╭─ EXERCISE MATERIAL

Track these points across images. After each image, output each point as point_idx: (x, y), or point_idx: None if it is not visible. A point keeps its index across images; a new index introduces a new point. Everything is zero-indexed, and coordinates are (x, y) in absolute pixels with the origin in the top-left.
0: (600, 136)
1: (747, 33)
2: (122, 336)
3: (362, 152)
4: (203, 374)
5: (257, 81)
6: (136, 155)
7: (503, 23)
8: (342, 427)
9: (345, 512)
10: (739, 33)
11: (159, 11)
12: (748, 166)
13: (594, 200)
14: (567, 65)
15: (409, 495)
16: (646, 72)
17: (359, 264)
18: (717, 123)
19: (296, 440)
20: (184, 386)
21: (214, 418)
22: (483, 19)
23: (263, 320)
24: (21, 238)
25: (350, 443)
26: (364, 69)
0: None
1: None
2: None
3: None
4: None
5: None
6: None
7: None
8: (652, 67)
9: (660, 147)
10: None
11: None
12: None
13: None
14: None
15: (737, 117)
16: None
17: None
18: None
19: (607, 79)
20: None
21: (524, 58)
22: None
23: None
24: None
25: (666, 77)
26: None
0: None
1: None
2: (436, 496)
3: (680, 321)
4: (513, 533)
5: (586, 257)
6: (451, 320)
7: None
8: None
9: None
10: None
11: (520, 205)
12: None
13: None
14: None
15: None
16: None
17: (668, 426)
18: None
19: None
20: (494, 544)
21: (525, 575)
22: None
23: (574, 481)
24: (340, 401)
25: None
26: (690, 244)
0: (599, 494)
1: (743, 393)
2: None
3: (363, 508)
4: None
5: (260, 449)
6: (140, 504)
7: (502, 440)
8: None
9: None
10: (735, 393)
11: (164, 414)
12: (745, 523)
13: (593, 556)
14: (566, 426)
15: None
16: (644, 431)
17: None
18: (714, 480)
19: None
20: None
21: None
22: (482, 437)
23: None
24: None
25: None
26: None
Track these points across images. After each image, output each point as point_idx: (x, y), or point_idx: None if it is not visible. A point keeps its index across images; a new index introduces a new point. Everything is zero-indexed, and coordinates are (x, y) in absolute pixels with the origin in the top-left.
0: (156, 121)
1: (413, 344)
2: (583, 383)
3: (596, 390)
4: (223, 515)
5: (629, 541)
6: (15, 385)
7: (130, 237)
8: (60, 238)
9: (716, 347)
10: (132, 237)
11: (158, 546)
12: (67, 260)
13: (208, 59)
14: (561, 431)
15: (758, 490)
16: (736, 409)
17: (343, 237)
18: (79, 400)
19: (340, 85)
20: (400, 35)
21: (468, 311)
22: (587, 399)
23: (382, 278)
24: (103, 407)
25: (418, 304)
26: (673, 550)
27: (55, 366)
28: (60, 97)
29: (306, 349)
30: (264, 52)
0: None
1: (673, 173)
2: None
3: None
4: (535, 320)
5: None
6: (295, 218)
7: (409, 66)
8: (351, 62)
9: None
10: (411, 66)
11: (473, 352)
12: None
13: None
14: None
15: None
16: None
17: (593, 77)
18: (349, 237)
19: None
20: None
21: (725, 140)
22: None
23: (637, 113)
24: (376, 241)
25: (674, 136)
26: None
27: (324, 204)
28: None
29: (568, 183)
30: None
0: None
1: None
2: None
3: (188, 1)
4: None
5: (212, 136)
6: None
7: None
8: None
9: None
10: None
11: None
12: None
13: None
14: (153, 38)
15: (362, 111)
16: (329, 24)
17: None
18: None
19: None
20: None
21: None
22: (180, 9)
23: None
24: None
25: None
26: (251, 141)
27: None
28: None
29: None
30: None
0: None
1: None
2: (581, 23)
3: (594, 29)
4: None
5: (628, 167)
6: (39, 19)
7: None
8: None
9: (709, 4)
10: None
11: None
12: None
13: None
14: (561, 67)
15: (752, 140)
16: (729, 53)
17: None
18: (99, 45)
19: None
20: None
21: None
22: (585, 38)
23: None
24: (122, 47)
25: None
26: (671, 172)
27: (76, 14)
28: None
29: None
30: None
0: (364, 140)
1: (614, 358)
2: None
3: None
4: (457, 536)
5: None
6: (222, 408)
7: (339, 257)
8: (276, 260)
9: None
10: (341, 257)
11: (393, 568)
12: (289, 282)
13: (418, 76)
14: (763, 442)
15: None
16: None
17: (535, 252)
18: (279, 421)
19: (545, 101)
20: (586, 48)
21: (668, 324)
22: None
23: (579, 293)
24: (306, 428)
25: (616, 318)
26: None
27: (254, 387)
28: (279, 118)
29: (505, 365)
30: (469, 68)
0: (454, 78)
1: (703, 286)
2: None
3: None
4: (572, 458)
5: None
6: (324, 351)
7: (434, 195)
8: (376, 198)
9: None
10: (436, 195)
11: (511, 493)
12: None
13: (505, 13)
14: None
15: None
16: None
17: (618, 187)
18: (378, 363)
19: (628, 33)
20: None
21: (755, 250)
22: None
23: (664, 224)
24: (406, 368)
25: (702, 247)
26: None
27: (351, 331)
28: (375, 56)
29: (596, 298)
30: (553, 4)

╰─

Rewrite the whole listing above, putting "point_id" wherever "point_idx" appears and leaving everything else as it is.

FULL RESPONSE —
Track these points across images. After each image, output each point as point_id: (x, y), or point_id: None if it is not visible. A point keeps its index across images; a new index introduces a new point. Everything is zero-indexed, and coordinates are (x, y) in absolute pixels with the origin in the top-left.
0: (600, 136)
1: (747, 33)
2: (122, 336)
3: (362, 152)
4: (203, 374)
5: (257, 81)
6: (136, 155)
7: (503, 23)
8: (342, 427)
9: (345, 512)
10: (739, 33)
11: (159, 11)
12: (748, 166)
13: (594, 200)
14: (567, 65)
15: (409, 495)
16: (646, 72)
17: (359, 264)
18: (717, 123)
19: (296, 440)
20: (184, 386)
21: (214, 418)
22: (483, 19)
23: (263, 320)
24: (21, 238)
25: (350, 443)
26: (364, 69)
0: None
1: None
2: None
3: None
4: None
5: None
6: None
7: None
8: (652, 67)
9: (660, 147)
10: None
11: None
12: None
13: None
14: None
15: (737, 117)
16: None
17: None
18: None
19: (607, 79)
20: None
21: (524, 58)
22: None
23: None
24: None
25: (666, 77)
26: None
0: None
1: None
2: (436, 496)
3: (680, 321)
4: (513, 533)
5: (586, 257)
6: (451, 320)
7: None
8: None
9: None
10: None
11: (520, 205)
12: None
13: None
14: None
15: None
16: None
17: (668, 426)
18: None
19: None
20: (494, 544)
21: (525, 575)
22: None
23: (574, 481)
24: (340, 401)
25: None
26: (690, 244)
0: (599, 494)
1: (743, 393)
2: None
3: (363, 508)
4: None
5: (260, 449)
6: (140, 504)
7: (502, 440)
8: None
9: None
10: (735, 393)
11: (164, 414)
12: (745, 523)
13: (593, 556)
14: (566, 426)
15: None
16: (644, 431)
17: None
18: (714, 480)
19: None
20: None
21: None
22: (482, 437)
23: None
24: None
25: None
26: None
Track these points across images. After each image, output each point as point_id: (x, y), or point_id: None if it is not visible. A point keeps its index across images; a new index introduces a new point. Everything is zero-indexed, and coordinates are (x, y) in absolute pixels with the origin in the top-left.
0: (156, 121)
1: (413, 344)
2: (583, 383)
3: (596, 390)
4: (223, 515)
5: (629, 541)
6: (15, 385)
7: (130, 237)
8: (60, 238)
9: (716, 347)
10: (132, 237)
11: (158, 546)
12: (67, 260)
13: (208, 59)
14: (561, 431)
15: (758, 490)
16: (736, 409)
17: (343, 237)
18: (79, 400)
19: (340, 85)
20: (400, 35)
21: (468, 311)
22: (587, 399)
23: (382, 278)
24: (103, 407)
25: (418, 304)
26: (673, 550)
27: (55, 366)
28: (60, 97)
29: (306, 349)
30: (264, 52)
0: None
1: (673, 173)
2: None
3: None
4: (535, 320)
5: None
6: (295, 218)
7: (409, 66)
8: (351, 62)
9: None
10: (411, 66)
11: (473, 352)
12: None
13: None
14: None
15: None
16: None
17: (593, 77)
18: (349, 237)
19: None
20: None
21: (725, 140)
22: None
23: (637, 113)
24: (376, 241)
25: (674, 136)
26: None
27: (324, 204)
28: None
29: (568, 183)
30: None
0: None
1: None
2: None
3: (188, 1)
4: None
5: (212, 136)
6: None
7: None
8: None
9: None
10: None
11: None
12: None
13: None
14: (153, 38)
15: (362, 111)
16: (329, 24)
17: None
18: None
19: None
20: None
21: None
22: (180, 9)
23: None
24: None
25: None
26: (251, 141)
27: None
28: None
29: None
30: None
0: None
1: None
2: (581, 23)
3: (594, 29)
4: None
5: (628, 167)
6: (39, 19)
7: None
8: None
9: (709, 4)
10: None
11: None
12: None
13: None
14: (561, 67)
15: (752, 140)
16: (729, 53)
17: None
18: (99, 45)
19: None
20: None
21: None
22: (585, 38)
23: None
24: (122, 47)
25: None
26: (671, 172)
27: (76, 14)
28: None
29: None
30: None
0: (364, 140)
1: (614, 358)
2: None
3: None
4: (457, 536)
5: None
6: (222, 408)
7: (339, 257)
8: (276, 260)
9: None
10: (341, 257)
11: (393, 568)
12: (289, 282)
13: (418, 76)
14: (763, 442)
15: None
16: None
17: (535, 252)
18: (279, 421)
19: (545, 101)
20: (586, 48)
21: (668, 324)
22: None
23: (579, 293)
24: (306, 428)
25: (616, 318)
26: None
27: (254, 387)
28: (279, 118)
29: (505, 365)
30: (469, 68)
0: (454, 78)
1: (703, 286)
2: None
3: None
4: (572, 458)
5: None
6: (324, 351)
7: (434, 195)
8: (376, 198)
9: None
10: (436, 195)
11: (511, 493)
12: None
13: (505, 13)
14: None
15: None
16: None
17: (618, 187)
18: (378, 363)
19: (628, 33)
20: None
21: (755, 250)
22: None
23: (664, 224)
24: (406, 368)
25: (702, 247)
26: None
27: (351, 331)
28: (375, 56)
29: (596, 298)
30: (553, 4)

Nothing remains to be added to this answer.